Rinehart funds climate change denialists and puts them on company boards.  She believes that all journalists are card-carrying communists and, whilst her wealth “ensures the ear of those in power”, she seeks to further her agenda through media share ownership.  Rinehart has bought governing board positions at Fairfax Media and Network Ten, with the aim of publicly influencing politicians who are sensitive to right wing pressure from traditional media.

Although Rinehart cooperated with neither biographer (she could not ensure they would echo the Gospel according to Gina), both books usefully add visibility to the reclusive Rinehart, showing, between heavy fillings of dynastic saga and ‘human interest’ padding, Rinehart as having the lavish lifestyle, selfish arrogance and demanding nature of the spoilt, born-to-rule aristocrat of money.

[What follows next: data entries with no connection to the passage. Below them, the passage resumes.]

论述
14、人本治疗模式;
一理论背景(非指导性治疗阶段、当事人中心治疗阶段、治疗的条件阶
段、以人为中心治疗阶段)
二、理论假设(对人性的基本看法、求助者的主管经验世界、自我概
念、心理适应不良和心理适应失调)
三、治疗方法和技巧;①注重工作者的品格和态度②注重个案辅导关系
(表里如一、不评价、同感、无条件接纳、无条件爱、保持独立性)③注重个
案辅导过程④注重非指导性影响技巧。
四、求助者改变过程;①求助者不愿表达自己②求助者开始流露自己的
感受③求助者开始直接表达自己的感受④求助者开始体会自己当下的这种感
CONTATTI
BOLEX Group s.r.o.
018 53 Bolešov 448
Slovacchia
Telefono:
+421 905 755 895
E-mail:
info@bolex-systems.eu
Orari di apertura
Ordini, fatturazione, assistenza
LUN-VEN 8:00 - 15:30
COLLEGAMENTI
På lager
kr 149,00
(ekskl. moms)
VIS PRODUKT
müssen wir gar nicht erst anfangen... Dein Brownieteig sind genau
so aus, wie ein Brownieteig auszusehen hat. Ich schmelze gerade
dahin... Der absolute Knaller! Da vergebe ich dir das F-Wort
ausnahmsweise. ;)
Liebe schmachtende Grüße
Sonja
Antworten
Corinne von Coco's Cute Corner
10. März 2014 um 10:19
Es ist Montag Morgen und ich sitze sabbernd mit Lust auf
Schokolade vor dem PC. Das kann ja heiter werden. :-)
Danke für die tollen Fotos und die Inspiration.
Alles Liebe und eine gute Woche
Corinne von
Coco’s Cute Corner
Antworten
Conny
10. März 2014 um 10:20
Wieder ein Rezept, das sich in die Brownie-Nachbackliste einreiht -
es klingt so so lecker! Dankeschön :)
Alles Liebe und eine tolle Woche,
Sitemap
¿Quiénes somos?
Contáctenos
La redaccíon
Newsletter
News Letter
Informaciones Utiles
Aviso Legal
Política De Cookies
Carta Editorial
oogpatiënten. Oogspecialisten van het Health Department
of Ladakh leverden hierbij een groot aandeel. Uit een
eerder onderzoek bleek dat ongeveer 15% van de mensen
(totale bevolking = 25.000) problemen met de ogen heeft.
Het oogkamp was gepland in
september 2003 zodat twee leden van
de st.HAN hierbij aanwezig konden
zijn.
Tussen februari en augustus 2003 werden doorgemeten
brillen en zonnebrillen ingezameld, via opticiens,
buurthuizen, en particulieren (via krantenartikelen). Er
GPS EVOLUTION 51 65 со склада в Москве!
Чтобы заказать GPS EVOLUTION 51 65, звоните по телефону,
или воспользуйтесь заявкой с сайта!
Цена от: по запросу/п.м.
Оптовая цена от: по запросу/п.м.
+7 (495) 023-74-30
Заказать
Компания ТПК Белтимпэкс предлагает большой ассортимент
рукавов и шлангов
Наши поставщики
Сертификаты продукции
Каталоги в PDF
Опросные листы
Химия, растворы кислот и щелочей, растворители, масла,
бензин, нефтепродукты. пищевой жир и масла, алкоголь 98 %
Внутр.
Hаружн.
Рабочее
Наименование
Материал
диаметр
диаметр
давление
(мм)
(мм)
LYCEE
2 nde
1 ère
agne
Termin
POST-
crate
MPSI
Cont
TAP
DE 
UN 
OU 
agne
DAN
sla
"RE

Both books, however, also share an almost fond fascination, and a business reporters’ awe, for a super-wealthy business woman, with Ferguson justifying it as catering to the “public’s insatiable appetite to know everything about the rich and famous”, a hunger more manufactured than real.

Although both books tread lightly around the political issue of whether Rinehart, as symbol of capitalist success, is a good thing for society, they concur that, on a personal level, Rinehart, surrounded by “scheming business rivals” and bought or ideologically slavish politicians, is “a lonely figure”, virtually friendless.  If Rinehart, for whom ‘beauty is an iron mine’, were ever to stop living and breathing money and power, what would be revealed would be the massive emptiness at the heart of the billionaire capitalist.